Award ceremony of the Coding Culture Hackathon

The picture shows the winners of the Coding Culture Hackathon in Mumbai.
The proud winning team of the Coding Culture Hackathon with Christiane Riedel, Chief Operating Officer of ZKM, in Mumbai

On April 7, 2018, the winners of the »Coding Culture Hackathon« were awarded at the Goethe-Institut in Mumbai.
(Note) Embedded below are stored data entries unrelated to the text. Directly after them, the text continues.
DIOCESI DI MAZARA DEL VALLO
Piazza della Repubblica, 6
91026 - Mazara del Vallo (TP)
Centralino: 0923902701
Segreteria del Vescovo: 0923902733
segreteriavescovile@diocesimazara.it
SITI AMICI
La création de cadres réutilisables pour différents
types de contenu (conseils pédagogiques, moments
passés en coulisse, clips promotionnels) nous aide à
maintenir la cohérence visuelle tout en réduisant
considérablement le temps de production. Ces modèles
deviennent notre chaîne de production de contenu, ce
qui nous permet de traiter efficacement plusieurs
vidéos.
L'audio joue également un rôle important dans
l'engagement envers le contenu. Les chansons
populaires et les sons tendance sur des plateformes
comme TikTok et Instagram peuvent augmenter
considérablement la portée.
The »Coding Culture Hackathon«, jointly organized by the Goethe-Institut Mumbai and ZKM in Mumbai on February 1 and 2, 2018, marked the pre-running event of the exhibition »Open Codes. Digital Culture Techniques«, which has been on display in Mumbai since April 6, 2018. The exhibition is conceived as a satellite exhibition to the exhibition »Open Codes. Living in Digital Worlds« at ZKM Karlsruhe and can be seen in Mumbai until June 2, 2018. 
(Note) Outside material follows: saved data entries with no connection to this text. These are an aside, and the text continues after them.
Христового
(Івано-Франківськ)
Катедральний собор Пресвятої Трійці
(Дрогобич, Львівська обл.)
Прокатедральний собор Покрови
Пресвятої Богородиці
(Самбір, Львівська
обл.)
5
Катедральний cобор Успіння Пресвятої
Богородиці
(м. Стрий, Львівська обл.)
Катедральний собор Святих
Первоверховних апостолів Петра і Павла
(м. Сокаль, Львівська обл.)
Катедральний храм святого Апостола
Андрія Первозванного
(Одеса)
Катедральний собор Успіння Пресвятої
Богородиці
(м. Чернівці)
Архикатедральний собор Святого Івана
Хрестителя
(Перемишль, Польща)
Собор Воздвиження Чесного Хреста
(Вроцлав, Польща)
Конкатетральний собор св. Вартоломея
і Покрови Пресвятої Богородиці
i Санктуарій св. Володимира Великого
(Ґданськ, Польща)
A total of ten teams took part in the hackathon, which brought together cultural institutions in Mumbai with the programming scene for the first time.
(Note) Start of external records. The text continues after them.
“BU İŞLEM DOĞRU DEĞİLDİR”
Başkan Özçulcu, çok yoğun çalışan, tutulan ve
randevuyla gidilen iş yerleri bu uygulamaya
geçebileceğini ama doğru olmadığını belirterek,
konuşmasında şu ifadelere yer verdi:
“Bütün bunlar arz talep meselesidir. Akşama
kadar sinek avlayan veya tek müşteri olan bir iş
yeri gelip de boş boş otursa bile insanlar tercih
On April 7, 2018, a jury consisting of representatives of the CSMVS Museum (Chhatrapati Shivaji Maharaj Vastu Sangrahalaya, Formerly Prince of Wales Museum of Western India), the Dr. Bhau Dji Lad City Museum in Mumbai, the artist platform pad.ma, the Goethe Institute Mumbai and the ZKM,  has chosen the winning team »Morpheus« of the project »KHOJ - Key to Historical Object Juxtaposition«.

Morpheus' system, based on Google Inception/ Tensorflow, makes it easy to categorize large quantities of poorly or not at all sorted images, both for the museum and the public. The team trained the artificial neural network with 4,500 known images and performed a categorization using color palettes and hash values.

From May 10–13, 2018, the winning team will travel to the ZKM for Europe's second largest hacker meeting, the Goulash Programmers Night. Congratulations! 

In addition to experimental apps and websites, the participants developed works of art in the field of tension between code and art.

The Hackathon linked established cultural institutions such as the CSMVS (Chhatrapati Shivaji Maharaj Vastu Sangrahalaya, Formerly Prince of Wales Museum of Western India) and the Dr. Bhau Dji Lad City Museum in Mumbai with the Indian coder scene to try out new forms of cooperation.